The Traveler stores files in native format, so they aren't buried in a proprietary archive format. To restore files, you may use the Clickfree Backup software or Windows Explorer. The folder that the files are backed up to will appear in Explorer only if you have 'show hidden files and folders' selected, however, and you'll still have to dig a bit to get to it.

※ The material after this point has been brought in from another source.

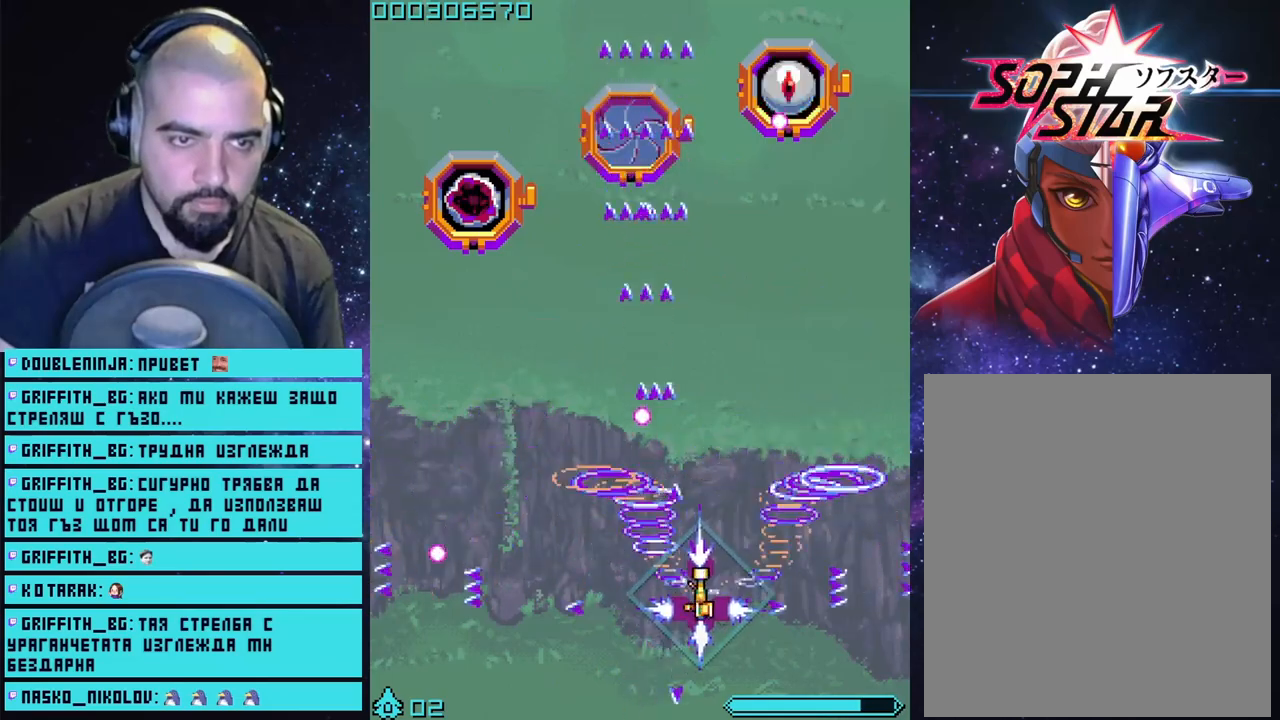
{"buttons": ["CROSS"], "left_stick": "left", "right_stick": "center", "events": [[217, "left_stick", "up"], [350, "left_stick", "left"]]}
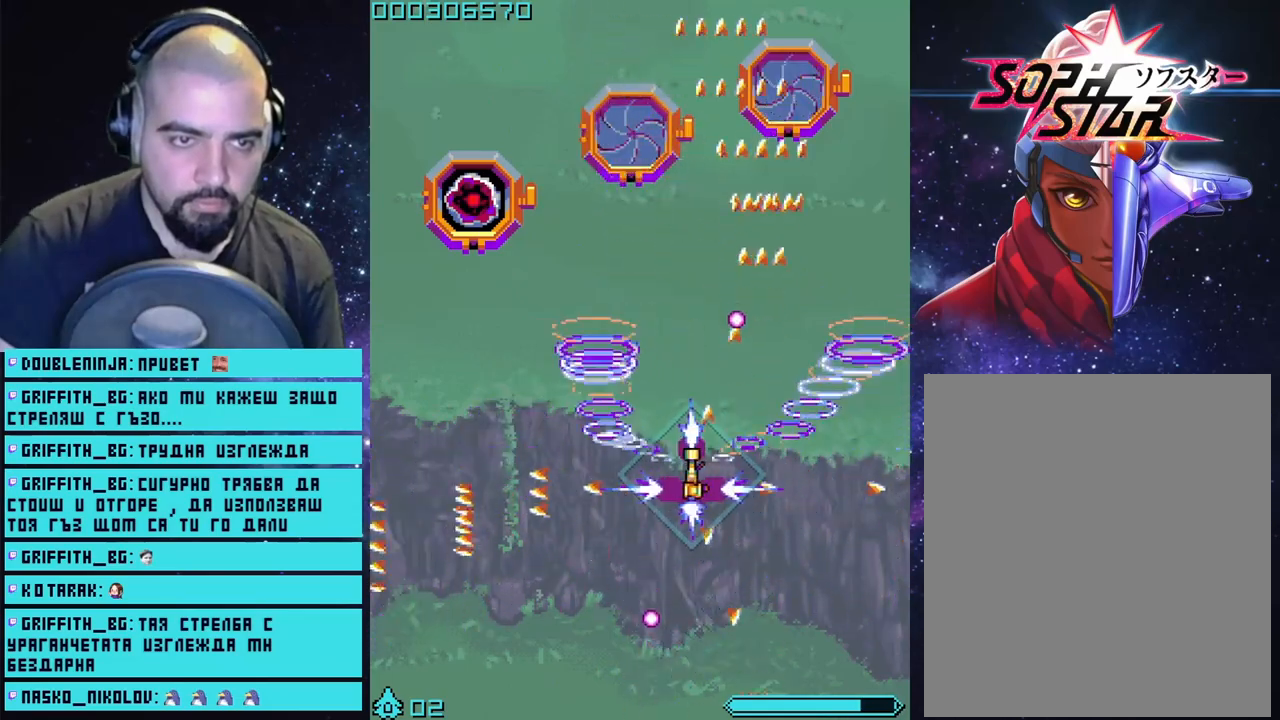
{"buttons": ["CROSS"], "left_stick": "center", "right_stick": "center", "events": [[183, "left_stick", "up"], [267, "left_stick", "center"]]}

Impressively, Storage Appliance managed to fit a full-size USB 2.0 interface within the Traveler's credit-card-size body. To make the connector thin enough to retract within the drive body, however, the manufacturer had to omit the guides that ensure proper insertion orientation. In most cases, you'll want to insert the connector with the contacts facing up. When you've properly inserted it, a white LED will light up. Another component that requires careful handling is the ribbon cable to the USB connector: It's highly flexible, but easily deformable. Mine acquired a pronounced bend after only about 15 minutes of hanging from a USB port, though I was able to remove the bend by flexing it in the opposite direction.
The computing world is full of underpowered USB ports, and the USB bus is the Traveler's sole source of juice. If the Traveler disappears during the backup process, as it initially did on one of my desktop PCs, switch the drive to another port--preferably one on the back of the computer, since these are more likely wired directly to the motherboard.
Its slim, ultraportable design and its integrated software make the Clickfree Traveler a handy device. It's easy to use, it's convenient to carry around, and it works well for backing up critical files or limited-capacity data sets.